What allowed the breakthrough in capabilities that we’ve seen in the previous couple of years was a brand new deep learning architecture, generally known as a transformer, that may train on much more data than previous algorithms. It seems that when you possibly can train models on almost everything of the web, their predictions turn out to be very sophisticated.

Now researchers have shown that they’ll use the identical form of techniques to coach a model on an enormous database of health, social, and economic information collected by the Danish government. The resulting AI was capable of make highly accurate predictions about people’s lives, including how likely they’re to die in a given time window and their personality traits.

“The model opens up essential positive and negative perspectives to debate and address politically,” Sune Lehmann from the Technical University of Denmark, who led the study, said in a press release. “Similar technologies for predicting life events and human behavior are already used today inside tech firms that, for instance, track our behavior on social networks, profile us extremely accurately, and use these profiles to predict our behavior and influence us.”

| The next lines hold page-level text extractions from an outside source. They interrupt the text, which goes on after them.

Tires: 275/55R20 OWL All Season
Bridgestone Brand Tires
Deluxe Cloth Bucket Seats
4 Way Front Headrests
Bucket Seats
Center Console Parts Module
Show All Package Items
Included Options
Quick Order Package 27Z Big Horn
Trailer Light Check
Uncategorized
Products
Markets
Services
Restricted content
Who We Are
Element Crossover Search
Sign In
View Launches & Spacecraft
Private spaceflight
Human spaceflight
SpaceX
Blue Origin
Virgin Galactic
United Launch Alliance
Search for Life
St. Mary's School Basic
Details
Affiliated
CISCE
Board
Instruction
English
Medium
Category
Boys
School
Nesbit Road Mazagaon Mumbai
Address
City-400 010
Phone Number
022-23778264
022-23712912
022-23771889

The dataset the researchers used spans from 2008 to 2020 and includes all six million Danes. It features information on their income, job, social advantages, visits to healthcare providers, and disease diagnoses, amongst other things.

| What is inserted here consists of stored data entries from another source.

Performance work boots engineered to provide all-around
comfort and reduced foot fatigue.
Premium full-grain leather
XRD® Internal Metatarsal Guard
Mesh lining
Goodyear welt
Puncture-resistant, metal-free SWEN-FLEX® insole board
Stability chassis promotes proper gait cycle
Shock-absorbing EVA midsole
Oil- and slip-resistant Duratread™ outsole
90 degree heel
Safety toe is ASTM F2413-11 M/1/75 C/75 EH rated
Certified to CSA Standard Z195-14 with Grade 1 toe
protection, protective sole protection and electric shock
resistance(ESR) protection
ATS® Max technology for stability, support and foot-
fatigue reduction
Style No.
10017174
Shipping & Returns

Getting the info right into a format a transformer can understand took some work though. They restructured all the knowledge within the database into what they call “life sequences,” with all of the events related to each individual organized in chronological order. This makes it possible to do next-event prediction in much the identical way an AI chatbot does next-word prediction.

When trained on large numbers of those life sequences, the model can start to select patterns that connect disparate events in someone’s life and help it make predictions concerning the future. The researchers trained their model on the life sequences of individuals aged 25 to 70 between the years of 2008 and 2016 after which used it to make predictions concerning the next 4 years.

After they asked it to guess the likelihood of somebody dying in that period, it outperformed the present state-of-the-art by 11 percent. In addition they got the model to make predictions about how people scored on a personality test, and the outcomes outperformed models specifically trained for that task.

While the performance on those two tasks is impressive, in a paper describing the research in Nature Computational Science, the team points out that what’s really exciting concerning the model is the very fact it may possibly potentially be used to make every kind of predictions about people’s lives. Previously, AI has normally been trained to reply specific questions on people’s health or social trajectories.

Obviously, this sort of research raises some thorny questions on privacy and human agency. However the researchers indicate that non-public firms are almost definitely doing similar things with their very own data, so it’s useful to know what these sorts of techniques make possible.

And given the rapidly advancing capabilities of AI, it can be essential to have public debates about what form of AI-powered predictions we allow in each the private and public sphere, says Lehmann.

“I don’t have those answers,” he said in a press release. “Nevertheless it’s high time we start the conversation because what we all know is that detailed prediction about human lives is already happening and immediately there isn’t a conversation and it’s happening behind closed doors.”